- _Your goal_
Whenever a line in the data holds the string "someone", pull that line out.

- _Provided material_
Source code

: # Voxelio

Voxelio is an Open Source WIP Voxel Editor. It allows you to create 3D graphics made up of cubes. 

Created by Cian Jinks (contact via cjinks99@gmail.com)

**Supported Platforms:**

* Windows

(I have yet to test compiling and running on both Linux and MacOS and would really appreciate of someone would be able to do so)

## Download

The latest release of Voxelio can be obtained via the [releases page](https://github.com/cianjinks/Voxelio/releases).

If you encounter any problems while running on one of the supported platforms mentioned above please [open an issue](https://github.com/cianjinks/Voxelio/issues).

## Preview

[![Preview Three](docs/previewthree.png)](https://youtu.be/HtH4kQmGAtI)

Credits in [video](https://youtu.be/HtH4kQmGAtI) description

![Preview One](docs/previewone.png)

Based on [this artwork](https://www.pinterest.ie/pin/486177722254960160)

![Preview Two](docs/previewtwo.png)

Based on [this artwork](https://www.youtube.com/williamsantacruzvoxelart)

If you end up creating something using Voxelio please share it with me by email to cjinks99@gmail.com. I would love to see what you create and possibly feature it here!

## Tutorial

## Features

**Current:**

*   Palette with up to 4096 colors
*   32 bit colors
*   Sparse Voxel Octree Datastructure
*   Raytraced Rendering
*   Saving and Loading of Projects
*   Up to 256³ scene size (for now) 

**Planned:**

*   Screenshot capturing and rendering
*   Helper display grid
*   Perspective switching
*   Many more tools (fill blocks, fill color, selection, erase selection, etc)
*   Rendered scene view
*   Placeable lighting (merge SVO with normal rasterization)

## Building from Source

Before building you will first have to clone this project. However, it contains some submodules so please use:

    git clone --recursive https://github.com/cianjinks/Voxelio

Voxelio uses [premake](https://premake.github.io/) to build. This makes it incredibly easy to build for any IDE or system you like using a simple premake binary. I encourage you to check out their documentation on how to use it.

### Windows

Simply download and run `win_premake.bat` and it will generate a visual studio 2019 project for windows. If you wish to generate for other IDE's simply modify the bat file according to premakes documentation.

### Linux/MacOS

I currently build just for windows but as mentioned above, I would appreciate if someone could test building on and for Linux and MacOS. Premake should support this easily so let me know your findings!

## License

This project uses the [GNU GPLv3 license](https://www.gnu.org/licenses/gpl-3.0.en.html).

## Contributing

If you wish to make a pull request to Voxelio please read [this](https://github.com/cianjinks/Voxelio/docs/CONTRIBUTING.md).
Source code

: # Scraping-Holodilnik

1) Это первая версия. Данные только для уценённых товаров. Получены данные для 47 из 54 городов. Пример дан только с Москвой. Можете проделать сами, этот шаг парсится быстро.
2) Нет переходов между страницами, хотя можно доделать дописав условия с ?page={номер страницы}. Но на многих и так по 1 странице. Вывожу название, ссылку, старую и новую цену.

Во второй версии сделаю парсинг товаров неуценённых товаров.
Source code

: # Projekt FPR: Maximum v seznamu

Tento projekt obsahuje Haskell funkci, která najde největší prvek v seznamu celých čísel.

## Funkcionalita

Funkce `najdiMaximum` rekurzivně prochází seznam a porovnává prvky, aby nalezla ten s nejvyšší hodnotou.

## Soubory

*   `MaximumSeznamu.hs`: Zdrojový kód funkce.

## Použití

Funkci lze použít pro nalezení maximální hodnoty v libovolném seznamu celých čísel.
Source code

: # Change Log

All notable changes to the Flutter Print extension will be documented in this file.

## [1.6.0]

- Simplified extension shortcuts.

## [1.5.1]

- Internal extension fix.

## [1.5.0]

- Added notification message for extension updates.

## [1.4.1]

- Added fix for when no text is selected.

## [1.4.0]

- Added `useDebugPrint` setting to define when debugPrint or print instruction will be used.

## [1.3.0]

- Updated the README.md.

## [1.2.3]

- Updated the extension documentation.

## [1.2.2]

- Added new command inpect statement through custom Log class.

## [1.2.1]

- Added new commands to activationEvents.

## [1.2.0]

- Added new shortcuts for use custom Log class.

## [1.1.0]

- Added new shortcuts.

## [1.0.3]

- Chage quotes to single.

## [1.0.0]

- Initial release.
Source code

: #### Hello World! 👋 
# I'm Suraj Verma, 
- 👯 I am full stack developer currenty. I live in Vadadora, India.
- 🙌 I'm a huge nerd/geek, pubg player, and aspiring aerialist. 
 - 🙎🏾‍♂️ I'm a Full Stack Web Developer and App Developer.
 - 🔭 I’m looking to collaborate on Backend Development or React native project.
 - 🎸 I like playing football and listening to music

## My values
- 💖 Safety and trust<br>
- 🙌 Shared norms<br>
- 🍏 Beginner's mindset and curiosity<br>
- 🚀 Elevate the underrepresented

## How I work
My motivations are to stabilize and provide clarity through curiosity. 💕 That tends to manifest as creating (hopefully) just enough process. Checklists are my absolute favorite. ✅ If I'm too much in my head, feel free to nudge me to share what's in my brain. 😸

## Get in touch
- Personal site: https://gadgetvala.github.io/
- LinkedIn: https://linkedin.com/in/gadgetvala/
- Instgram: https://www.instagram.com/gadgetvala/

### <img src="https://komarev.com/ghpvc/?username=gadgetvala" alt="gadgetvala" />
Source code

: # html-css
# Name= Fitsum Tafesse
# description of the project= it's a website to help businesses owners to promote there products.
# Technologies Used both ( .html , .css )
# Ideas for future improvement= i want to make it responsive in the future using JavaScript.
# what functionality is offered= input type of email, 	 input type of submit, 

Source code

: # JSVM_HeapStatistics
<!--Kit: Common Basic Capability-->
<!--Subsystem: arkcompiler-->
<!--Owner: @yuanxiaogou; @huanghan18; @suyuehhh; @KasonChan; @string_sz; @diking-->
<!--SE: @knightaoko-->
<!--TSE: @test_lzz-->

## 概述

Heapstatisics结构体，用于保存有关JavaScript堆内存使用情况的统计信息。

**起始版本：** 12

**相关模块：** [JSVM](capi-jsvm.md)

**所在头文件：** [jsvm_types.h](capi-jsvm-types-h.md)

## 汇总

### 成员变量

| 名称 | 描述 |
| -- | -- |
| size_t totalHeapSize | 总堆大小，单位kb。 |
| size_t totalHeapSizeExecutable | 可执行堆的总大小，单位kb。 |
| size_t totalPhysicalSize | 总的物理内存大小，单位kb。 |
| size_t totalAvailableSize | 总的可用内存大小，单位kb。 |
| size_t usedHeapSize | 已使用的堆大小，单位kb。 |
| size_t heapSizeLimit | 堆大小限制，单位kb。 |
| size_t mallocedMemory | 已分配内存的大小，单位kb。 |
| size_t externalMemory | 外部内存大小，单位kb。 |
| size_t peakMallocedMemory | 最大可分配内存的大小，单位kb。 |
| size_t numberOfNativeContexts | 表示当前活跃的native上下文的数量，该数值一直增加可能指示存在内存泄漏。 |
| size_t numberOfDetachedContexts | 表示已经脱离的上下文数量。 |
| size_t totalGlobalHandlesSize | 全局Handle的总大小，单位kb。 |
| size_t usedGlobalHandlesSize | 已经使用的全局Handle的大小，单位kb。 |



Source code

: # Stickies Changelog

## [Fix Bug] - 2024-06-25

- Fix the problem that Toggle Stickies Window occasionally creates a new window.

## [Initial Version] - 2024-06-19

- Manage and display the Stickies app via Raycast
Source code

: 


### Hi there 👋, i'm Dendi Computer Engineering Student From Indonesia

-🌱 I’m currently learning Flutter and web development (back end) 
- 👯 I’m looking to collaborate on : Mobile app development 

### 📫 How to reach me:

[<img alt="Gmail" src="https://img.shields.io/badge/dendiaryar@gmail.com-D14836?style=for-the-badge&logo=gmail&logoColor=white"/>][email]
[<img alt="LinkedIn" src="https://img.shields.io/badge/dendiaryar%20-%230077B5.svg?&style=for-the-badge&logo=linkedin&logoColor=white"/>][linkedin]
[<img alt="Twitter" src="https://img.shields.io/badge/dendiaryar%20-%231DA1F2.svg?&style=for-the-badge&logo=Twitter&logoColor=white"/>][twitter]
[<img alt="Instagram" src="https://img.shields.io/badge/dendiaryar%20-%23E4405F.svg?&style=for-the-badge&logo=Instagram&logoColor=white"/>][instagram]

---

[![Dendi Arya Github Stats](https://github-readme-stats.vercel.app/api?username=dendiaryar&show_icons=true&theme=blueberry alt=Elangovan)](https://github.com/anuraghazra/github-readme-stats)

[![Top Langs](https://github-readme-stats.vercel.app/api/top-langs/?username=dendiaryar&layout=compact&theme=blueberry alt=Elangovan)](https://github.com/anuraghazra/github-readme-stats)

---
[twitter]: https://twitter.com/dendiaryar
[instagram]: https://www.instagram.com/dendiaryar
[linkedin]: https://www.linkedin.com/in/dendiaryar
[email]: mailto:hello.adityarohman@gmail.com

- _The completed task_
(I have yet to test compiling and running on both Linux and MacOS and would really appreciate of someone would be able to do so)
I currently build just for windows but as mentioned above, I would appreciate if someone could test building on and for Linux and MacOS. Premake should support this easily so let me know your findings!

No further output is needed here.